→ **DATASET**
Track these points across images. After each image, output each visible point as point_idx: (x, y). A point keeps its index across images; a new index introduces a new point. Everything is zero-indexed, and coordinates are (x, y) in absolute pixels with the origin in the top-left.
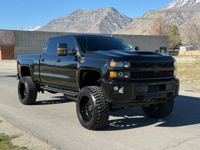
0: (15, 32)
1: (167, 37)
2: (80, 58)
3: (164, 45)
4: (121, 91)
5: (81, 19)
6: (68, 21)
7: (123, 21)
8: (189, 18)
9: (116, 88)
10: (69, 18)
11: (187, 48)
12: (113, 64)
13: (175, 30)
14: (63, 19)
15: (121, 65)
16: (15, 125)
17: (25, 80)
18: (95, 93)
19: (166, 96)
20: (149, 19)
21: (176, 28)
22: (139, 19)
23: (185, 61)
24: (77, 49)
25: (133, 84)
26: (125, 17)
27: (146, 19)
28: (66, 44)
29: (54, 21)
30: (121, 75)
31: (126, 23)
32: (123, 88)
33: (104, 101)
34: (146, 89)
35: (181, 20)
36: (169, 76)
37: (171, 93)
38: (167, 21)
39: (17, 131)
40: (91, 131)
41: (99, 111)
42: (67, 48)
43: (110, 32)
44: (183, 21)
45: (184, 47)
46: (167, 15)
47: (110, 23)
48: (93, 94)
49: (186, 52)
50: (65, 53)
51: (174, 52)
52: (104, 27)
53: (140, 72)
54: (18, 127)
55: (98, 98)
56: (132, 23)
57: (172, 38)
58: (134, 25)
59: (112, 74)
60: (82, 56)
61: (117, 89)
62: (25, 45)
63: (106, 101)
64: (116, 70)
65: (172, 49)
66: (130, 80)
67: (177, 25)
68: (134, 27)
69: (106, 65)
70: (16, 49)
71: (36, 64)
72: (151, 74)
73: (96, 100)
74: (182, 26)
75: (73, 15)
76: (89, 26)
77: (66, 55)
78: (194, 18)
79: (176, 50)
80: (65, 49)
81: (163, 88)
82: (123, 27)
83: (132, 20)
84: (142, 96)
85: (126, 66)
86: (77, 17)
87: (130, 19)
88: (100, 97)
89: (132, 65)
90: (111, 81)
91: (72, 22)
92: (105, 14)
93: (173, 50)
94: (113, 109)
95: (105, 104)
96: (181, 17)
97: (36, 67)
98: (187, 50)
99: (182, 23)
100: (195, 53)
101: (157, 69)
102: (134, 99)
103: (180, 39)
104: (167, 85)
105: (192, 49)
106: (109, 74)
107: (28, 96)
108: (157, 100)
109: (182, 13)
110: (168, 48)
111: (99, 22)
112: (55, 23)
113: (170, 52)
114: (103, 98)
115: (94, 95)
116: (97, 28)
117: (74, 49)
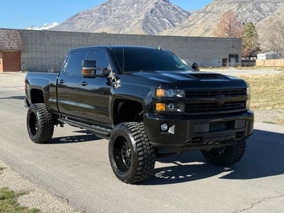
0: (22, 32)
1: (240, 40)
2: (114, 81)
3: (234, 52)
4: (171, 131)
5: (116, 12)
6: (98, 15)
7: (177, 16)
8: (271, 11)
9: (164, 127)
10: (99, 11)
11: (267, 55)
12: (160, 92)
13: (252, 30)
14: (90, 13)
15: (171, 94)
16: (22, 176)
17: (37, 108)
18: (135, 133)
19: (234, 137)
20: (214, 13)
21: (252, 26)
22: (199, 12)
23: (264, 75)
24: (110, 68)
25: (189, 121)
26: (179, 10)
27: (210, 12)
28: (95, 62)
29: (78, 15)
30: (171, 107)
31: (180, 19)
32: (174, 126)
33: (147, 144)
34: (206, 128)
35: (260, 14)
36: (239, 108)
37: (241, 133)
38: (239, 16)
39: (26, 185)
40: (129, 185)
41: (140, 159)
42: (95, 67)
43: (158, 31)
44: (263, 16)
45: (263, 55)
46: (240, 7)
47: (158, 18)
48: (133, 134)
49: (267, 61)
50: (92, 73)
51: (249, 61)
52: (149, 24)
53: (198, 104)
54: (27, 178)
55: (139, 140)
56: (190, 19)
57: (246, 40)
58: (193, 22)
59: (160, 107)
60: (118, 78)
61: (166, 128)
62: (36, 51)
63: (150, 145)
64: (165, 101)
65: (246, 57)
66: (184, 115)
67: (254, 22)
68: (193, 25)
69: (150, 93)
70: (24, 56)
71: (52, 85)
72: (214, 106)
73: (136, 143)
74: (261, 23)
75: (104, 7)
76: (127, 22)
77: (94, 77)
78: (278, 11)
79: (251, 59)
80: (93, 68)
81: (230, 125)
82: (176, 23)
83: (189, 14)
84: (201, 138)
85: (178, 96)
86: (110, 10)
87: (186, 12)
88: (142, 139)
89: (188, 94)
90: (157, 116)
91: (103, 16)
92: (151, 6)
93: (248, 59)
94: (160, 154)
95: (148, 148)
96: (260, 10)
97: (52, 90)
98: (267, 59)
99: (261, 19)
100: (280, 62)
101: (223, 99)
102: (189, 142)
103: (258, 42)
104: (236, 122)
105: (274, 57)
106: (155, 106)
107: (41, 131)
108: (222, 142)
109: (262, 5)
110: (240, 56)
111: (143, 17)
112: (79, 18)
113: (243, 61)
114: (146, 140)
115: (134, 136)
116: (140, 26)
117: (106, 69)
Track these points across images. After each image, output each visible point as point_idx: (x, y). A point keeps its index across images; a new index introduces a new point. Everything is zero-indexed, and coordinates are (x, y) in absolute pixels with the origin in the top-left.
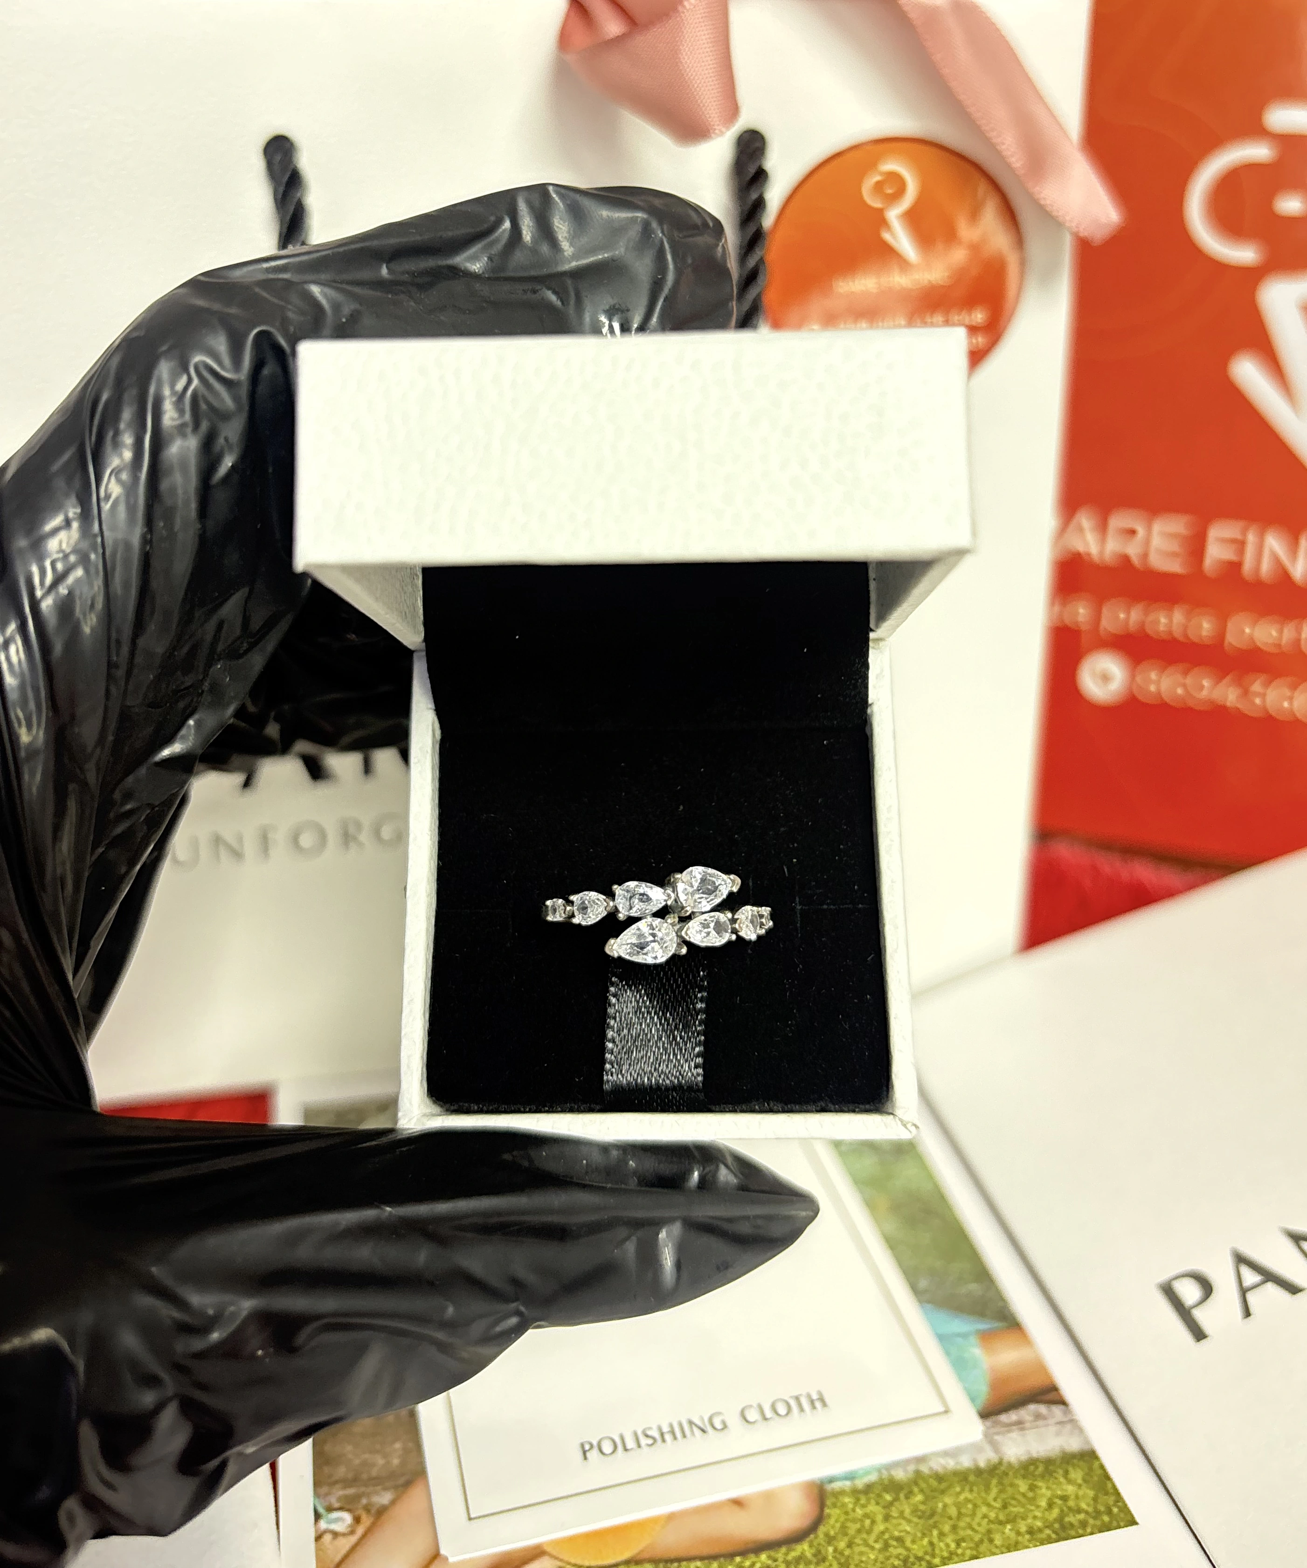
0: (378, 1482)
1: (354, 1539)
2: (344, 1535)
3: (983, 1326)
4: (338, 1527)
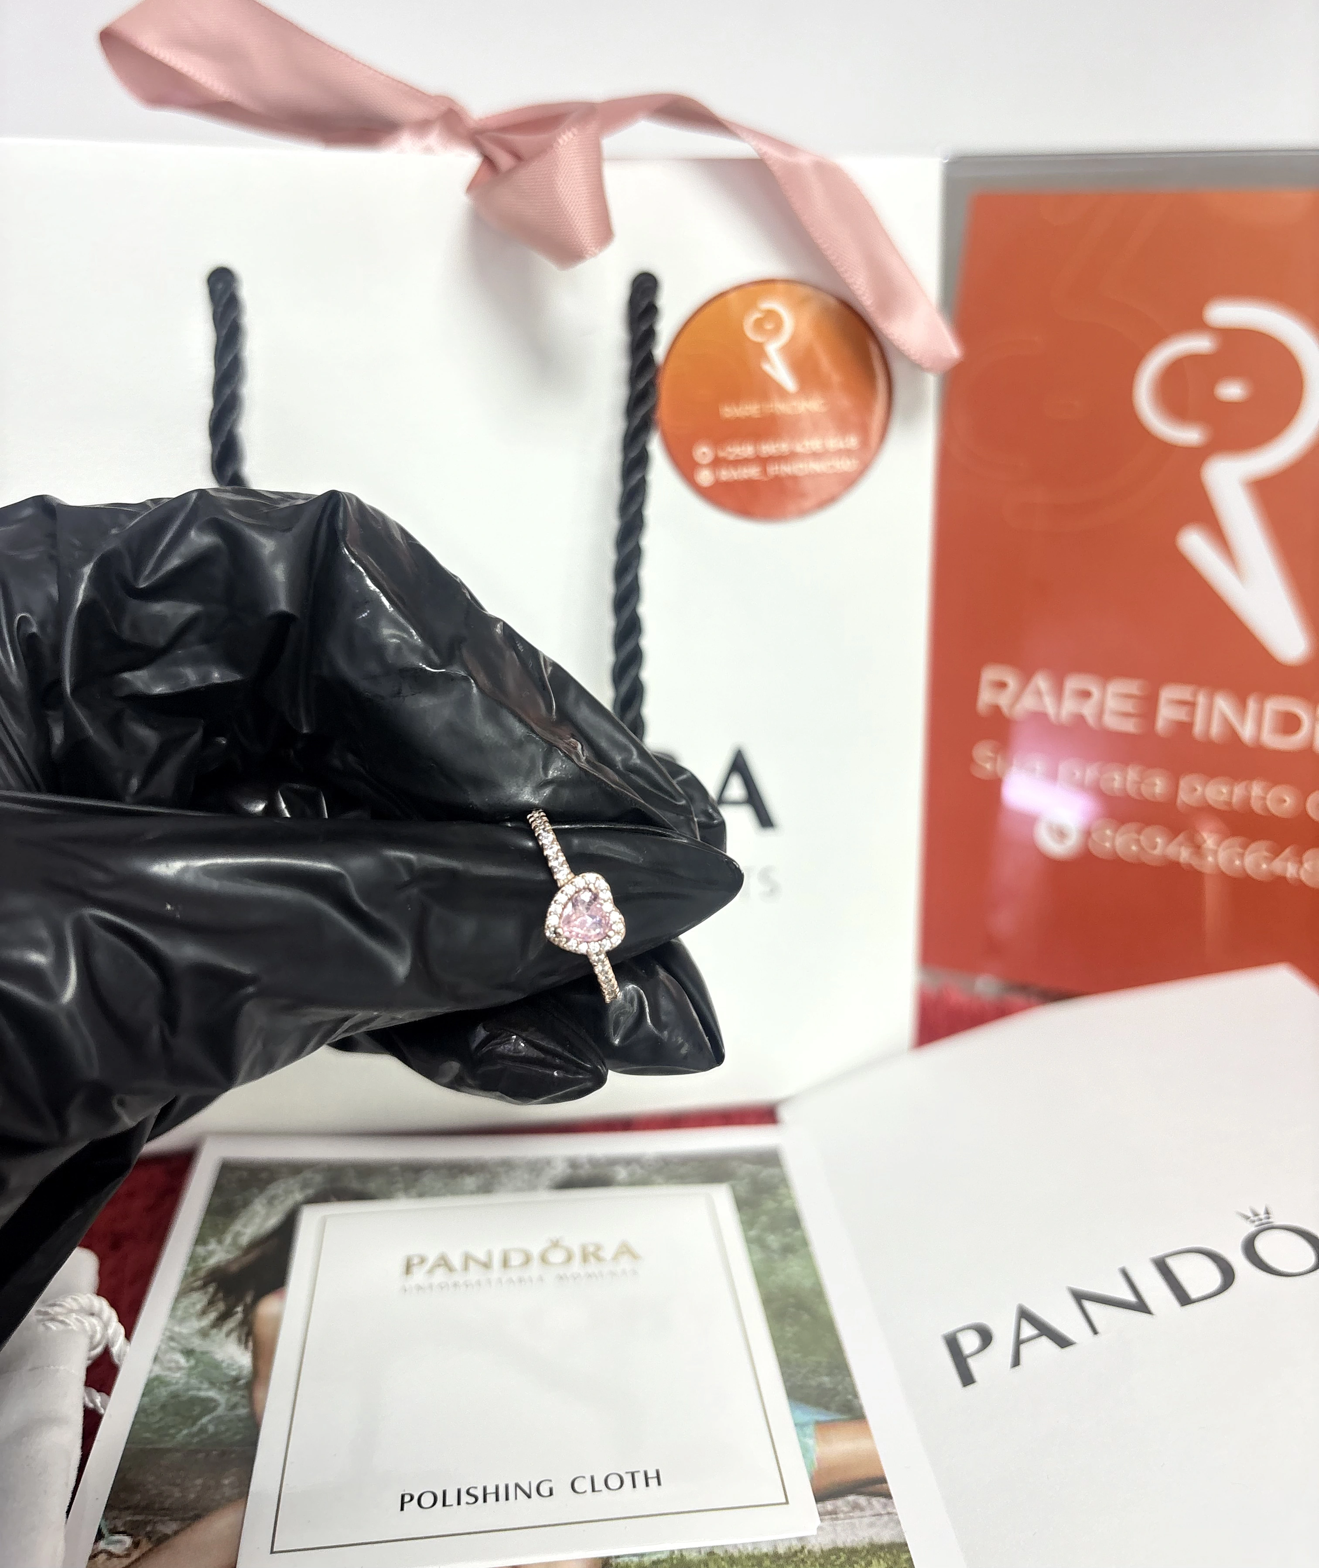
0: (168, 1512)
1: (126, 1562)
2: (119, 1557)
3: (822, 1418)
4: (115, 1549)
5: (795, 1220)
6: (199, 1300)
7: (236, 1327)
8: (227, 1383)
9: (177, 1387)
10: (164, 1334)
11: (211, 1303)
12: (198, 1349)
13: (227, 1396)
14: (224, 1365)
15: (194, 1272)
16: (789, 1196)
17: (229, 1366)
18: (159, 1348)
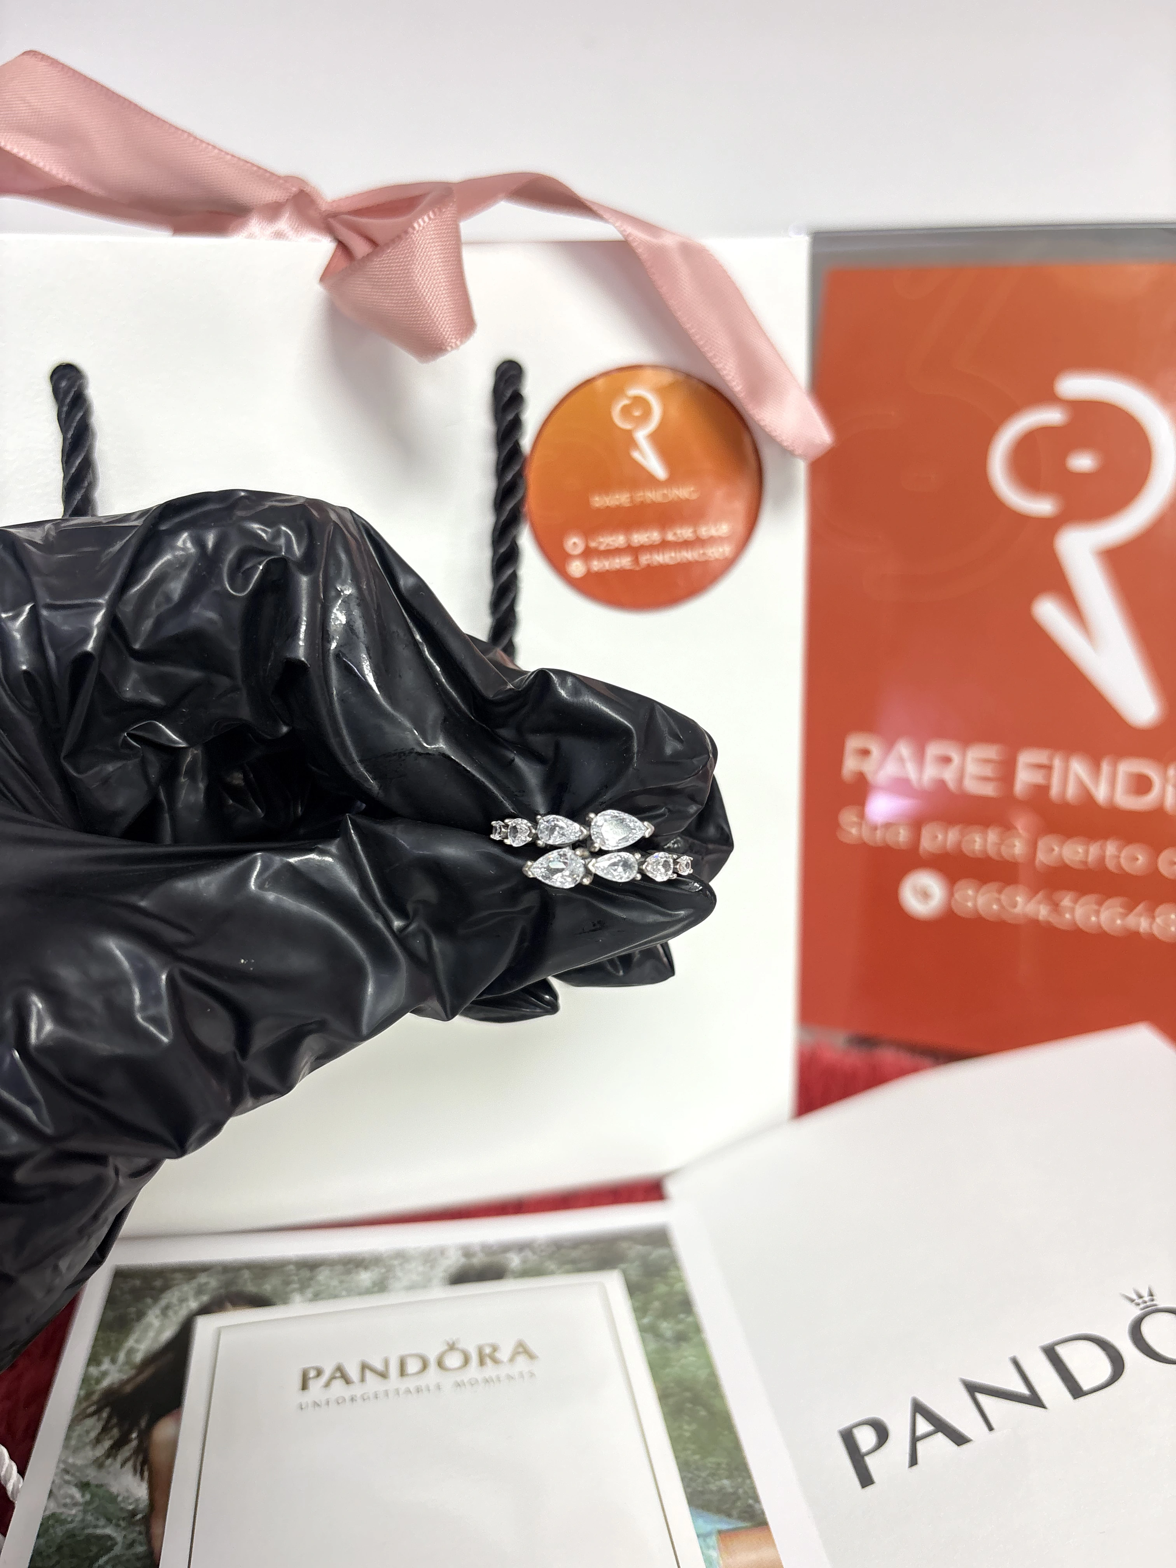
5: (686, 1305)
6: (93, 1425)
7: (131, 1455)
8: (124, 1519)
9: (71, 1526)
10: (57, 1467)
11: (105, 1430)
12: (94, 1482)
13: (124, 1533)
14: (120, 1499)
15: (89, 1395)
16: (680, 1279)
17: (126, 1499)
18: (53, 1482)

→ **ABOUT THIS TASK**
Print the listing above again line for line, leaving out the pictures.

→ **WRITTEN RESPONSE**
Track these points across images. After each image, output each visible point as point_idx: (x, y). A point keeps its index across images; a new index introduces a new point. Everything is zero-indexed, and coordinates are (x, y) in absolute pixels with the origin in the top-left.
0: (15, 32)
1: (167, 37)
2: (80, 58)
3: (164, 45)
4: (121, 91)
5: (81, 19)
6: (68, 21)
7: (123, 21)
8: (189, 18)
9: (116, 88)
10: (69, 18)
11: (187, 48)
12: (113, 64)
13: (175, 30)
14: (63, 19)
15: (121, 65)
16: (15, 125)
17: (25, 80)
18: (95, 93)
19: (166, 96)
20: (149, 19)
21: (176, 28)
22: (139, 19)
23: (185, 61)
24: (77, 49)
25: (133, 84)
26: (125, 17)
27: (146, 19)
28: (66, 44)
29: (54, 21)
30: (121, 75)
31: (126, 23)
32: (123, 88)
33: (104, 101)
34: (146, 89)
35: (181, 20)
36: (169, 76)
37: (171, 93)
38: (167, 21)
39: (17, 131)
40: (91, 131)
41: (99, 111)
42: (67, 48)
43: (110, 32)
44: (183, 21)
45: (184, 47)
46: (167, 15)
47: (110, 23)
48: (93, 94)
49: (186, 52)
50: (65, 53)
51: (174, 52)
52: (104, 27)
53: (140, 72)
54: (18, 127)
55: (98, 98)
56: (132, 23)
57: (172, 38)
58: (134, 25)
59: (112, 74)
60: (82, 56)
61: (117, 89)
62: (25, 45)
63: (106, 101)
64: (116, 70)
65: (172, 49)
66: (130, 80)
67: (177, 25)
68: (134, 27)
69: (106, 65)
70: (16, 49)
71: (36, 64)
72: (151, 74)
73: (96, 100)
74: (182, 26)
75: (73, 15)
76: (89, 26)
77: (66, 55)
78: (194, 18)
79: (176, 50)
80: (65, 49)
81: (163, 88)
82: (123, 27)
83: (132, 20)
84: (142, 96)
85: (126, 66)
86: (77, 17)
87: (130, 19)
88: (100, 97)
89: (132, 65)
90: (111, 81)
91: (72, 22)
92: (105, 14)
93: (173, 50)
94: (113, 109)
95: (105, 104)
96: (181, 17)
97: (36, 67)
98: (187, 50)
99: (182, 23)
100: (195, 53)
101: (157, 69)
102: (134, 99)
103: (180, 39)
104: (167, 85)
105: (192, 49)
106: (109, 74)
107: (28, 96)
108: (157, 100)
109: (182, 13)
110: (168, 48)
111: (99, 22)
112: (55, 23)
113: (170, 52)
114: (103, 98)
115: (94, 95)
116: (97, 28)
117: (74, 49)
0: (22, 32)
1: (240, 40)
2: (114, 81)
3: (234, 52)
4: (171, 131)
5: (116, 12)
6: (98, 15)
7: (177, 16)
8: (271, 11)
9: (164, 127)
10: (99, 11)
11: (267, 55)
12: (160, 92)
13: (252, 30)
14: (90, 13)
15: (171, 94)
16: (22, 176)
17: (37, 108)
18: (135, 133)
19: (234, 137)
20: (214, 13)
21: (252, 26)
22: (199, 12)
23: (264, 75)
24: (110, 68)
25: (189, 121)
26: (179, 10)
27: (210, 12)
28: (95, 62)
29: (78, 15)
30: (171, 107)
31: (180, 19)
32: (174, 126)
33: (147, 144)
34: (206, 128)
35: (260, 14)
36: (239, 108)
37: (241, 133)
38: (239, 16)
39: (26, 185)
40: (129, 185)
41: (140, 159)
42: (95, 67)
43: (158, 31)
44: (263, 16)
45: (263, 55)
46: (240, 7)
47: (158, 18)
48: (133, 134)
49: (267, 61)
50: (92, 73)
51: (249, 61)
52: (149, 24)
53: (198, 104)
54: (27, 178)
55: (139, 140)
56: (190, 19)
57: (246, 40)
58: (193, 22)
59: (160, 107)
60: (118, 78)
61: (166, 128)
62: (36, 51)
63: (150, 145)
64: (165, 101)
65: (246, 57)
66: (184, 115)
67: (254, 22)
68: (193, 25)
69: (150, 93)
70: (24, 56)
71: (52, 85)
72: (214, 106)
73: (136, 143)
74: (261, 23)
75: (104, 7)
76: (127, 22)
77: (94, 77)
78: (278, 11)
79: (251, 59)
80: (93, 68)
81: (230, 125)
82: (176, 23)
83: (189, 14)
84: (201, 138)
85: (178, 96)
86: (110, 10)
87: (186, 12)
88: (142, 139)
89: (188, 94)
90: (157, 116)
91: (103, 16)
92: (151, 6)
93: (248, 59)
94: (160, 154)
95: (148, 148)
96: (260, 10)
97: (52, 90)
98: (267, 59)
99: (261, 19)
100: (280, 62)
101: (223, 99)
102: (189, 142)
103: (258, 42)
104: (236, 122)
105: (274, 57)
106: (155, 106)
107: (41, 131)
108: (222, 142)
109: (262, 5)
110: (240, 56)
111: (143, 17)
112: (79, 18)
113: (243, 61)
114: (146, 140)
115: (134, 136)
116: (140, 26)
117: (106, 69)
Track these points across images. After each image, output each visible point as point_idx: (x, y). A point keeps its index across images; a new index introduces a new point. Everything is zero-indexed, and coordinates are (x, y) in absolute pixels with the origin in the top-left.
0: (378, 1482)
1: (354, 1539)
2: (344, 1535)
3: (983, 1326)
4: (338, 1527)
0: (168, 1512)
1: (126, 1562)
2: (119, 1557)
3: (822, 1418)
4: (115, 1549)
5: (795, 1220)
6: (199, 1300)
7: (236, 1327)
8: (227, 1383)
9: (177, 1387)
10: (164, 1334)
11: (211, 1303)
12: (198, 1349)
13: (227, 1396)
14: (224, 1365)
15: (194, 1272)
16: (789, 1196)
17: (229, 1366)
18: (159, 1348)
5: (686, 1305)
6: (93, 1425)
7: (131, 1455)
8: (124, 1519)
9: (71, 1526)
10: (57, 1467)
11: (105, 1430)
12: (94, 1482)
13: (124, 1533)
14: (120, 1499)
15: (89, 1395)
16: (680, 1279)
17: (126, 1499)
18: (53, 1482)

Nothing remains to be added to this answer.